Obviously, the intervals \([l_i,r_i]\) are distinct. So we can just let \(x_i=i\) and finally multiply the answer by \(n!\).

Consider the uniqueness of bipartite graph matching. Fix a perfect matching, it is equivalent to not existing augmenting cycles.

We claim that \(l,r\) is good if and only if there isn’t \(i,j\), such that \(1\le i<j\le n,r_i\ge j,l_j\le i\). It means there is no cycle of length \(2\). Moreover, it can be proven that there will be no cycle under this condition.

View \(l\) as constraints on \(r\). \(\forall l_i\le j<i\), then \(r_j<i\) must hold.

Let \(a_i=\min\limits_{l_j\le i<j}j\) (if \(j\) doesn’t exist, then \(a_i=n+1\)).
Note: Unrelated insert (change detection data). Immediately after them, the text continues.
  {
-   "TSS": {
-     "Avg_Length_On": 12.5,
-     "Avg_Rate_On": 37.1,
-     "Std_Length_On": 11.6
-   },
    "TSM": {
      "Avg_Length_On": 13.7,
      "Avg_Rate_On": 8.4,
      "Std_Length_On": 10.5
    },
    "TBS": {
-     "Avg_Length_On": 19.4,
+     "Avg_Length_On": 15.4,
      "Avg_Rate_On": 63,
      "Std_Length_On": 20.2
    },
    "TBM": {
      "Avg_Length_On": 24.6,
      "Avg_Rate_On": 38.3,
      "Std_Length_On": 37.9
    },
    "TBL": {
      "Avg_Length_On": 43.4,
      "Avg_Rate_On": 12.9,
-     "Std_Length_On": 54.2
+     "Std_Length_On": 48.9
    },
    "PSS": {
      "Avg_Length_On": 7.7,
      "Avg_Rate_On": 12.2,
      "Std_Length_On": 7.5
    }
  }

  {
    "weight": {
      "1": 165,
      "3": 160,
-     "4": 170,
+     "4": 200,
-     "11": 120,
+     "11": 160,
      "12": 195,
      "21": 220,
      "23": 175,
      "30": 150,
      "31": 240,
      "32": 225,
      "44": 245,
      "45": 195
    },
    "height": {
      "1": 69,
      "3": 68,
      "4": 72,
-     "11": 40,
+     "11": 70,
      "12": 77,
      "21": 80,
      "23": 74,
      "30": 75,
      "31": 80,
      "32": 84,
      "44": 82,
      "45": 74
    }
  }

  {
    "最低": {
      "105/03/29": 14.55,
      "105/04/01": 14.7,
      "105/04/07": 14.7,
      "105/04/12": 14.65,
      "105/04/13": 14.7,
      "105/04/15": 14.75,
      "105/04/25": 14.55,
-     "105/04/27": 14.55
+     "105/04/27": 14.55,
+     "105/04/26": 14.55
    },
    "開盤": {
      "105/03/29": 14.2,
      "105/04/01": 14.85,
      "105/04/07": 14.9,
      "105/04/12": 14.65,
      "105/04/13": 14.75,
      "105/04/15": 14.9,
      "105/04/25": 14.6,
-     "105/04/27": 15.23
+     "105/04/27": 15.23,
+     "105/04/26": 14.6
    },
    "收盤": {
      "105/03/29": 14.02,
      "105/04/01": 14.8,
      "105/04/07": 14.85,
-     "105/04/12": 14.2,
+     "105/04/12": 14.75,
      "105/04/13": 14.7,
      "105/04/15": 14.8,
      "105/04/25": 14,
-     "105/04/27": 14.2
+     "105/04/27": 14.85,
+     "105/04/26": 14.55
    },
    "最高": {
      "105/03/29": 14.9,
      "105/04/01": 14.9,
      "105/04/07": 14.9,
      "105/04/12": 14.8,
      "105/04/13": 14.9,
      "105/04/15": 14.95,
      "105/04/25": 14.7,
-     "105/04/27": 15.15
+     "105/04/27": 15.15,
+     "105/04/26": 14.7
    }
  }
We need to calculate the sum of \(\prod (a_i-i)\) for all possible sequences of \(l\).

Fixing \(a\), we consider the number of \(l\) that generates \(a\).
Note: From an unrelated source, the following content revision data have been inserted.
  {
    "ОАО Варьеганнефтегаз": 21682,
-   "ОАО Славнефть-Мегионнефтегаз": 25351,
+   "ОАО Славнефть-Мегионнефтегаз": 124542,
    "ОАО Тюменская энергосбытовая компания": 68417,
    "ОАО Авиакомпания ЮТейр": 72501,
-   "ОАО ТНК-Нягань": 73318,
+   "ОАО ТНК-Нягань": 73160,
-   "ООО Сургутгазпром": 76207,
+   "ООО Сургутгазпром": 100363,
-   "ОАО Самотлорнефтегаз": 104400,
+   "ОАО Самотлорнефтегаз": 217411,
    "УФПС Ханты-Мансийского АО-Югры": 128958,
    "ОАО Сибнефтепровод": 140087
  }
The main idea is to consider all maximums of \(a\), and divide \(a\) into several independent parts.

Let \(f_{i,j}\) denote the answer when only considering \([i,j]\), requiring all \(a_i\dots a_j\le j+1\), with \(l_{j+1}\) determined (\(l_{j+1}<i\)). Let \(g_{i,j}\) denote the answer when \(l_{j+1}\) is undetermined (\(l_{j+1}\ge i\)). Particularly, \(f_{i+1,i}=g_{i+1,i}=1\).

The final answer is \(f_{1,n}\).

Find the smallest \(k\) such that \(i\le k\le j\) and \(a_k=j+1\) (obviously \(a_j=j+1\), then such \(k\) exists). Now \([i,k-1]\) and \([k+1,j]\) are independent subproblems. Thus, we have:

\[ f_{i,j}=\sum\limits_{i\le k\le j}(j-k+1)g_{i,k-1}f_{k+1,j}\\ g_{i,j}=\sum\limits_{i\le k\le j}(k-i+1)(j-k+1)g_{i,k-1}f_{k+1,j} \]

Furthermore, \(f_{i,j}\) is only related to \(j-i+1\), thus it can be rewritten as follows:

\[ f_i=\sum\limits_{1\le j\le i}(i-j+1)g_{j-1}f_{i-j}\\ g_i=\sum\limits_{1\le j\le i}j(i-j+1)g_{j-1}f_{i-j} \]

Brute force runs in \(O(n^2)\) and is allowed to pass. DC & FFT solution runs in \(O(n\log^2 n)\).